Work and life lessons in the kitchen
Sergio Ro quietly chops vegetables, preparing a lunch time meal at Friends Catering, a social enterprise run out of Fred Victor and supported by United Way. This simple task is filled with meaning for Sergio.
“At first when I was learning to cut potatoes the same size, I would stress over it, because each time I would get it wrong,” says Sergio. “But then Chef would fix it. And it helped me see that there’s always a path back, no matter where you are in life.”
It is the type of lesson that is Friends’ reason for being.
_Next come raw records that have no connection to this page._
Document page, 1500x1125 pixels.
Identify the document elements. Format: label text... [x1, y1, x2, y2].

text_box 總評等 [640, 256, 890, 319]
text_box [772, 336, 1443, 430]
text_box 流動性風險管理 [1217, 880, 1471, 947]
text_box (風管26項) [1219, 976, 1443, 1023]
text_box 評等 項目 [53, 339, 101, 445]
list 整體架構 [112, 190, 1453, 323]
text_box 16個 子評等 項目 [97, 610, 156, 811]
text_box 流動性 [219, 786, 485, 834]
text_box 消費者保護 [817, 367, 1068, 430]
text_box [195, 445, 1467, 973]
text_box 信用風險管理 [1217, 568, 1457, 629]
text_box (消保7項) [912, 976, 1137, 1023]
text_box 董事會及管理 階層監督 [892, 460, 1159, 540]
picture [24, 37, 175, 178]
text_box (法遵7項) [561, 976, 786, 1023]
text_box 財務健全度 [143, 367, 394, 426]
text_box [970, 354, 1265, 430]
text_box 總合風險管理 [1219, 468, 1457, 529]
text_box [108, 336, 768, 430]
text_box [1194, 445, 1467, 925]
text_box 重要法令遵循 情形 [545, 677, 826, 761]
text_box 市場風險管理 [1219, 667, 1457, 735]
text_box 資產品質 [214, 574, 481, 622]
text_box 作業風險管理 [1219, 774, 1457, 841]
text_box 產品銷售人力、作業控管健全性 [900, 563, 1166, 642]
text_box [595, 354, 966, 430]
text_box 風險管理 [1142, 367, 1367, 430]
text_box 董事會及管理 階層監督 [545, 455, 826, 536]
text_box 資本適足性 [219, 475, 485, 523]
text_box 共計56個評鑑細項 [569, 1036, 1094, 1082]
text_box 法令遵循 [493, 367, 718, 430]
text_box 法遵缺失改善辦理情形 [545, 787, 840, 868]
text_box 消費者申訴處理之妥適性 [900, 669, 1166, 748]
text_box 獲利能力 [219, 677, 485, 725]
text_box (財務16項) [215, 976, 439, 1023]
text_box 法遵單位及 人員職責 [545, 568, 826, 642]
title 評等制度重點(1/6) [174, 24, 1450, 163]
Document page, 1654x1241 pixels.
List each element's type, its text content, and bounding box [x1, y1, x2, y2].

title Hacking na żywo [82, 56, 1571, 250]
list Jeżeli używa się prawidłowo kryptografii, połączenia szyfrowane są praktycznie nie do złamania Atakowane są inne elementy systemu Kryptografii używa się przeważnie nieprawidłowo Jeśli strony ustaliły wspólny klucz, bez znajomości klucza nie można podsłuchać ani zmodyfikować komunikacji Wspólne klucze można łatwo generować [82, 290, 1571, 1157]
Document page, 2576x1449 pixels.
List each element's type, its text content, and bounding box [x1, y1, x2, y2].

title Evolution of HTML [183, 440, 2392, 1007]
Supported by United Way’s Toronto Enterprise Fund, Friends is helping individuals who are living under the poverty line and facing challenges entering the job market to access new work opportunities.
“For some people, they’re newcomers and it’s their first job in the country,” says Monica Schroeder, Fred Victor Resource Developer for Friends Catering. “For some people, they may have been experiencing issues of mental illness or addiction or other health issues and that’s created a barrier for them.”
For Sergio, working at Friends Catering was critical for instilling a sense of responsibility and breaking a cycle of depression that had left him without motivation or a sense of purpose.
“I was so depressed that I saw no need to get up or to have a goal in life. But working at Friends Catering feels good because we’re a really small staff and we rely on each other,” says Sergio. “It feels good to be needed, so I have a reason to get up. And through that, it got the momentum going to keep trying to move ahead.”
That momentum helped Sergio decide to return to his studies and apply to university. He’ll be heading to the University of Toronto this fall. He credits his experience at Friends for the turnaround.
“Before, I thought I could never go back to school,” says Sergio. “It’s working in the kitchen that helped me realize that you have to work hard to achieve results.”